Problem requirements.
Please print all of the items below word for word, leaving out the pictures.

(Information begins)

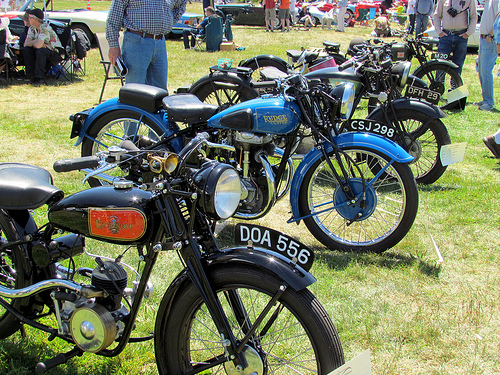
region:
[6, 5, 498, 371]
Several classic bikes are on display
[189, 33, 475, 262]
License plates are on the front fender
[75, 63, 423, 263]
Blue motorcycle has rear and front fenders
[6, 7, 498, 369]
All cycles have spoked wheels on them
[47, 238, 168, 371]
Motorcycle has very small engine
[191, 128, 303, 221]
Motorcycle has chrome footrests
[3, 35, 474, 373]
row of cycles in grass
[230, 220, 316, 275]
black and white identification tag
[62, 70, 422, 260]
blue cycle with black seat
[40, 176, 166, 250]
red and black gas tank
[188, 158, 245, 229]
black cycle head light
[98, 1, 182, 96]
portion of person in checkered shirt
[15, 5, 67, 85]
person sitting in chair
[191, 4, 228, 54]
back of person in chair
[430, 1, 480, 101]
person with hands in pockets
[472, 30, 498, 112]
men's blue denim pants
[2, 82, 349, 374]
black frame bicycle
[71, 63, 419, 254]
blue frame bicycle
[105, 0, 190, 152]
man holding a magazine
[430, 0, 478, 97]
man wearing dark blue jeans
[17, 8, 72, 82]
person sitting on a black chair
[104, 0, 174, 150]
man wearing a plaid shirt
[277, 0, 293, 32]
man wearing an orange shirt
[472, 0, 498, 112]
man wearing light blue jeans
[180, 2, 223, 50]
man sitting on a chair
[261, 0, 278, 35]
man wearing khaki shorts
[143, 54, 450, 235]
Several motorcycles on the grass.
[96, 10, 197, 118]
Man standing behind the motorcycle.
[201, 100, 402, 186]
The motorcycle is blue.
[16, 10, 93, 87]
A person is sitting in the chair.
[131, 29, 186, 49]
The person is wearing a belt.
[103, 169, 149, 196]
Cap of the gas tank.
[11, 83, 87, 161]
The grass is green.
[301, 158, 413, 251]
The wheel of the motorcycle.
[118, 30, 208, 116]
The man is wearing blue jeans.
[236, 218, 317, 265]
the license plat doa556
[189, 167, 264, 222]
The head light on the bike to the far left.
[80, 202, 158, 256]
The red portion of the bike to the left.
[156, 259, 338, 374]
wheel of a motorcycle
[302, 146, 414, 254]
wheel of a motorcycle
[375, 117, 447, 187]
wheel of a motorcycle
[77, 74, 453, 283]
The bike is blue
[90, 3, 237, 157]
The man is wearing jeans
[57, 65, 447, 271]
The bike is parked in the grass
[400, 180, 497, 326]
The grass is brown and green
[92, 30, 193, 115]
The person is holding an object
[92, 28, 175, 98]
the person is wearing a belt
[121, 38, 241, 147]
The seat is black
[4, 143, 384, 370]
The motorcycle to the far left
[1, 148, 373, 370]
A motorcycle to the far left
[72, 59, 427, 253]
A blue motorcycle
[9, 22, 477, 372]
The set of motorcycles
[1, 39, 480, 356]
A set of motorcycles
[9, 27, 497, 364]
The grassy area under the motorcycle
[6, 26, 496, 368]
The grassy meadow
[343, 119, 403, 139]
The license plate on the blue motorcycle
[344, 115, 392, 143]
A license plate on the blue motorcycle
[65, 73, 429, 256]
Blue motorcycle with skinny black tires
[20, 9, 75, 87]
Man with a black cap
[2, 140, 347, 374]
Black motorcycle with bicycle tires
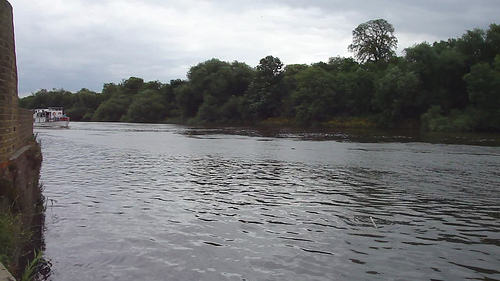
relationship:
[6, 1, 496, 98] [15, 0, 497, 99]
clouds in sky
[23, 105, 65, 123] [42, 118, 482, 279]
building near river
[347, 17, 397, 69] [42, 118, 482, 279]
green tree near river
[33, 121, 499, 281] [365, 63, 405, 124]
river near trees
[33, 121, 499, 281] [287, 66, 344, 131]
river near trees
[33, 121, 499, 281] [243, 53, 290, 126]
river near trees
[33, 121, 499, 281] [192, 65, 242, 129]
river near trees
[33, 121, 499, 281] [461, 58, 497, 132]
river near trees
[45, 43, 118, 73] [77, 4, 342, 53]
cloud in sky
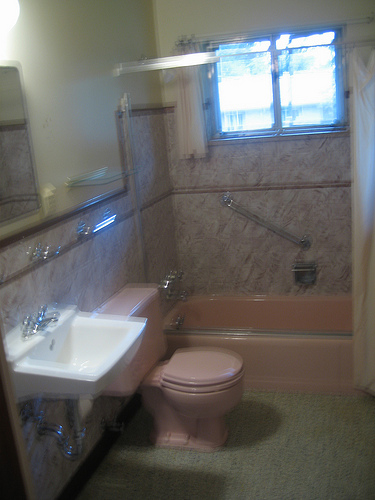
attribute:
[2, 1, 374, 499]
picture — blurry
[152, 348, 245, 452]
toilet bowl — salmon, pink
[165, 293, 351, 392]
bathtub — salmon, pink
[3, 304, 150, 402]
bathroom sink — white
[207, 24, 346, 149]
window — small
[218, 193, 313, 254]
handle bar — sideways, silver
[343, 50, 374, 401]
shower curtain — partially visible, white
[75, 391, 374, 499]
floor — dark green, light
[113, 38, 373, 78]
curtain holder — silver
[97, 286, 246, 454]
ceramic toilet — pink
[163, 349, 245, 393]
toilet seat — plastic, pink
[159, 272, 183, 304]
faucet — silver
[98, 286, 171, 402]
toilet tank — pink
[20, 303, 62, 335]
faucet — silver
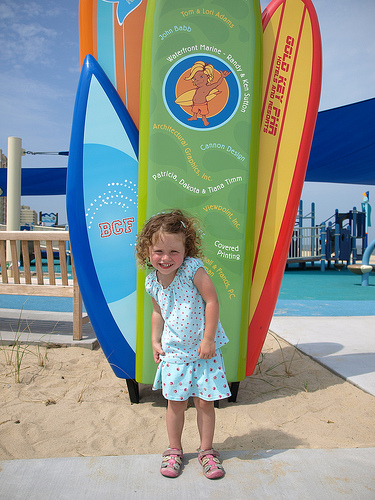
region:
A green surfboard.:
[132, 1, 264, 209]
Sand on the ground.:
[4, 375, 141, 453]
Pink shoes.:
[154, 442, 238, 483]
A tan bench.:
[1, 227, 84, 346]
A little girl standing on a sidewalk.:
[128, 204, 246, 486]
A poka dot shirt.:
[140, 270, 220, 359]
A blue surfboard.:
[63, 58, 139, 368]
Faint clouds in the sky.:
[0, 0, 63, 121]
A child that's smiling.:
[134, 213, 251, 479]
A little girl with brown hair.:
[127, 204, 218, 314]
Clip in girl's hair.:
[172, 215, 192, 244]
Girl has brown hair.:
[186, 234, 203, 251]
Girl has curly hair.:
[134, 238, 166, 278]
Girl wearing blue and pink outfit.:
[160, 310, 211, 365]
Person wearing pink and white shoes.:
[156, 452, 238, 473]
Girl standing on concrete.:
[133, 436, 247, 495]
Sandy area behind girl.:
[30, 383, 118, 430]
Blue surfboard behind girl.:
[62, 186, 122, 294]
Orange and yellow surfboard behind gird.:
[248, 243, 279, 329]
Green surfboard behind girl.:
[212, 241, 236, 307]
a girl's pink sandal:
[195, 445, 227, 480]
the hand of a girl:
[196, 337, 219, 361]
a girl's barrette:
[178, 219, 189, 230]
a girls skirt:
[150, 357, 234, 400]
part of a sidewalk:
[268, 314, 371, 394]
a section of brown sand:
[1, 331, 374, 461]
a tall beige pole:
[5, 131, 24, 264]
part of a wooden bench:
[0, 231, 90, 341]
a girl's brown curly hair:
[133, 209, 203, 274]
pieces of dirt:
[265, 452, 290, 484]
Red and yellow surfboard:
[241, 0, 323, 404]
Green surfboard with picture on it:
[130, 0, 259, 402]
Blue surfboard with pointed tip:
[64, 52, 158, 392]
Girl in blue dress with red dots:
[131, 206, 239, 483]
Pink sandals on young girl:
[155, 442, 227, 480]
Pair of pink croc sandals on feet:
[156, 444, 231, 482]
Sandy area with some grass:
[0, 319, 371, 449]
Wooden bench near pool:
[0, 222, 100, 335]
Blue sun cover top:
[2, 97, 373, 196]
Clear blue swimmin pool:
[0, 260, 372, 322]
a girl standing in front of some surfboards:
[117, 216, 252, 481]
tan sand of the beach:
[53, 415, 121, 442]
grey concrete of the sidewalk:
[284, 459, 374, 497]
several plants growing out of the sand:
[4, 342, 62, 389]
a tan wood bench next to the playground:
[0, 224, 92, 325]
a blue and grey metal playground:
[287, 198, 371, 275]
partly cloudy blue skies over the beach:
[1, 64, 62, 124]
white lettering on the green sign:
[152, 164, 245, 198]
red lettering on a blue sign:
[99, 216, 132, 245]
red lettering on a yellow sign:
[264, 14, 299, 146]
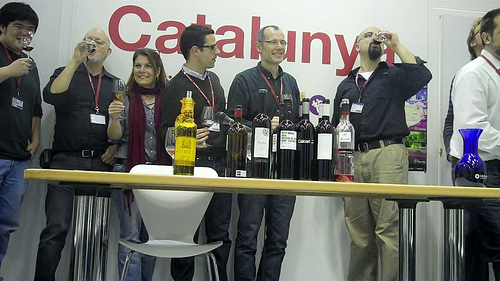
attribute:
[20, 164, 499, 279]
table — full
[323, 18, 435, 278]
man — drinking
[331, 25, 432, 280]
man — drinking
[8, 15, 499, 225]
people — tasting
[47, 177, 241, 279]
chair — white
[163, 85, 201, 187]
bottle — yellow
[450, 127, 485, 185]
vase — blue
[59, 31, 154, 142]
man — drinking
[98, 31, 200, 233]
woman — holding up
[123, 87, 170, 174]
scarf — burgundy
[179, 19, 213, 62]
hair — black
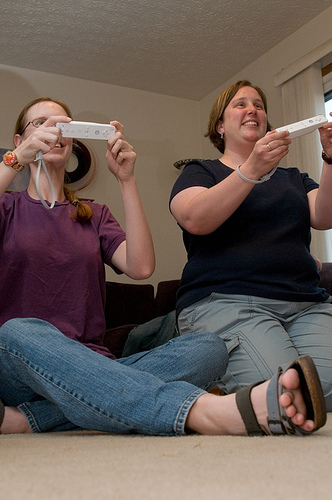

(Information ends)

Answer to this problem.
region:
[6, 5, 498, 371]
Several classic bikes are on display
[189, 33, 475, 262]
License plates are on the front fender
[75, 63, 423, 263]
Blue motorcycle has rear and front fenders
[6, 7, 498, 369]
All cycles have spoked wheels on them
[47, 238, 168, 371]
Motorcycle has very small engine
[191, 128, 303, 221]
Motorcycle has chrome footrests
[3, 35, 474, 373]
row of cycles in grass
[230, 220, 316, 275]
black and white identification tag
[62, 70, 422, 260]
blue cycle with black seat
[40, 176, 166, 250]
red and black gas tank
[188, 158, 245, 229]
black cycle head light
[98, 1, 182, 96]
portion of person in checkered shirt
[15, 5, 67, 85]
person sitting in chair
[191, 4, 228, 54]
back of person in chair
[430, 1, 480, 101]
person with hands in pockets
[472, 30, 498, 112]
men's blue denim pants
[2, 82, 349, 374]
black frame bicycle
[71, 63, 419, 254]
blue frame bicycle
[105, 0, 190, 152]
man holding a magazine
[430, 0, 478, 97]
man wearing dark blue jeans
[17, 8, 72, 82]
person sitting on a black chair
[104, 0, 174, 150]
man wearing a plaid shirt
[277, 0, 293, 32]
man wearing an orange shirt
[472, 0, 498, 112]
man wearing light blue jeans
[180, 2, 223, 50]
man sitting on a chair
[261, 0, 278, 35]
man wearing khaki shorts
[143, 54, 450, 235]
Several motorcycles on the grass.
[96, 10, 197, 118]
Man standing behind the motorcycle.
[201, 100, 402, 186]
The motorcycle is blue.
[16, 10, 93, 87]
A person is sitting in the chair.
[131, 29, 186, 49]
The person is wearing a belt.
[103, 169, 149, 196]
Cap of the gas tank.
[11, 83, 87, 161]
The grass is green.
[301, 158, 413, 251]
The wheel of the motorcycle.
[118, 30, 208, 116]
The man is wearing blue jeans.
[236, 218, 317, 265]
the license plat doa556
[189, 167, 264, 222]
The head light on the bike to the far left.
[80, 202, 158, 256]
The red portion of the bike to the left.
[156, 259, 338, 374]
wheel of a motorcycle
[302, 146, 414, 254]
wheel of a motorcycle
[375, 117, 447, 187]
wheel of a motorcycle
[77, 74, 453, 283]
The bike is blue
[90, 3, 237, 157]
The man is wearing jeans
[57, 65, 447, 271]
The bike is parked in the grass
[400, 180, 497, 326]
The grass is brown and green
[92, 30, 193, 115]
The person is holding an object
[92, 28, 175, 98]
the person is wearing a belt
[121, 38, 241, 147]
The seat is black
[4, 143, 384, 370]
The motorcycle to the far left
[1, 148, 373, 370]
A motorcycle to the far left
[72, 59, 427, 253]
A blue motorcycle
[9, 22, 477, 372]
The set of motorcycles
[1, 39, 480, 356]
A set of motorcycles
[9, 27, 497, 364]
The grassy area under the motorcycle
[6, 26, 496, 368]
The grassy meadow
[343, 119, 403, 139]
The license plate on the blue motorcycle
[344, 115, 392, 143]
A license plate on the blue motorcycle
[65, 73, 429, 256]
Blue motorcycle with skinny black tires
[20, 9, 75, 87]
Man with a black cap
[2, 140, 347, 374]
Black motorcycle with bicycle tires
relationship:
[6, 1, 496, 98] [15, 0, 497, 99]
clouds in sky
[23, 105, 65, 123] [42, 118, 482, 279]
building near river
[347, 17, 397, 69] [42, 118, 482, 279]
green tree near river
[33, 121, 499, 281] [365, 63, 405, 124]
river near trees
[33, 121, 499, 281] [287, 66, 344, 131]
river near trees
[33, 121, 499, 281] [243, 53, 290, 126]
river near trees
[33, 121, 499, 281] [192, 65, 242, 129]
river near trees
[33, 121, 499, 281] [461, 58, 497, 132]
river near trees
[45, 43, 118, 73] [77, 4, 342, 53]
cloud in sky
attribute:
[2, 1, 374, 499]
picture — blurry
[152, 348, 245, 452]
toilet bowl — salmon, pink
[165, 293, 351, 392]
bathtub — salmon, pink
[3, 304, 150, 402]
bathroom sink — white
[207, 24, 346, 149]
window — small
[218, 193, 313, 254]
handle bar — sideways, silver
[343, 50, 374, 401]
shower curtain — partially visible, white
[75, 391, 374, 499]
floor — dark green, light
[113, 38, 373, 78]
curtain holder — silver
[97, 286, 246, 454]
ceramic toilet — pink
[163, 349, 245, 393]
toilet seat — plastic, pink
[159, 272, 183, 304]
faucet — silver
[98, 286, 171, 402]
toilet tank — pink
[20, 303, 62, 335]
faucet — silver
region:
A green surfboard.:
[132, 1, 264, 209]
Sand on the ground.:
[4, 375, 141, 453]
Pink shoes.:
[154, 442, 238, 483]
A tan bench.:
[1, 227, 84, 346]
A little girl standing on a sidewalk.:
[128, 204, 246, 486]
A poka dot shirt.:
[140, 270, 220, 359]
A blue surfboard.:
[63, 58, 139, 368]
Faint clouds in the sky.:
[0, 0, 63, 121]
A child that's smiling.:
[134, 213, 251, 479]
A little girl with brown hair.:
[127, 204, 218, 314]
Clip in girl's hair.:
[172, 215, 192, 244]
Girl has brown hair.:
[186, 234, 203, 251]
Girl has curly hair.:
[134, 238, 166, 278]
Girl wearing blue and pink outfit.:
[160, 310, 211, 365]
Person wearing pink and white shoes.:
[156, 452, 238, 473]
Girl standing on concrete.:
[133, 436, 247, 495]
Sandy area behind girl.:
[30, 383, 118, 430]
Blue surfboard behind girl.:
[62, 186, 122, 294]
Orange and yellow surfboard behind gird.:
[248, 243, 279, 329]
Green surfboard behind girl.:
[212, 241, 236, 307]
a girl's pink sandal:
[195, 445, 227, 480]
the hand of a girl:
[196, 337, 219, 361]
a girl's barrette:
[178, 219, 189, 230]
a girls skirt:
[150, 357, 234, 400]
part of a sidewalk:
[268, 314, 371, 394]
a section of brown sand:
[1, 331, 374, 461]
a tall beige pole:
[5, 131, 24, 264]
part of a wooden bench:
[0, 231, 90, 341]
a girl's brown curly hair:
[133, 209, 203, 274]
pieces of dirt:
[265, 452, 290, 484]
Red and yellow surfboard:
[241, 0, 323, 404]
Green surfboard with picture on it:
[130, 0, 259, 402]
Blue surfboard with pointed tip:
[64, 52, 158, 392]
Girl in blue dress with red dots:
[131, 206, 239, 483]
Pink sandals on young girl:
[155, 442, 227, 480]
Pair of pink croc sandals on feet:
[156, 444, 231, 482]
Sandy area with some grass:
[0, 319, 371, 449]
Wooden bench near pool:
[0, 222, 100, 335]
Blue sun cover top:
[2, 97, 373, 196]
Clear blue swimmin pool:
[0, 260, 372, 322]
a girl standing in front of some surfboards:
[117, 216, 252, 481]
tan sand of the beach:
[53, 415, 121, 442]
grey concrete of the sidewalk:
[284, 459, 374, 497]
several plants growing out of the sand:
[4, 342, 62, 389]
a tan wood bench next to the playground:
[0, 224, 92, 325]
a blue and grey metal playground:
[287, 198, 371, 275]
partly cloudy blue skies over the beach:
[1, 64, 62, 124]
white lettering on the green sign:
[152, 164, 245, 198]
red lettering on a blue sign:
[99, 216, 132, 245]
red lettering on a yellow sign:
[264, 14, 299, 146]
attribute:
[20, 164, 499, 279]
table — full
[323, 18, 435, 278]
man — drinking
[331, 25, 432, 280]
man — drinking
[8, 15, 499, 225]
people — tasting
[47, 177, 241, 279]
chair — white
[163, 85, 201, 187]
bottle — yellow
[450, 127, 485, 185]
vase — blue
[59, 31, 154, 142]
man — drinking
[98, 31, 200, 233]
woman — holding up
[123, 87, 170, 174]
scarf — burgundy
[179, 19, 213, 62]
hair — black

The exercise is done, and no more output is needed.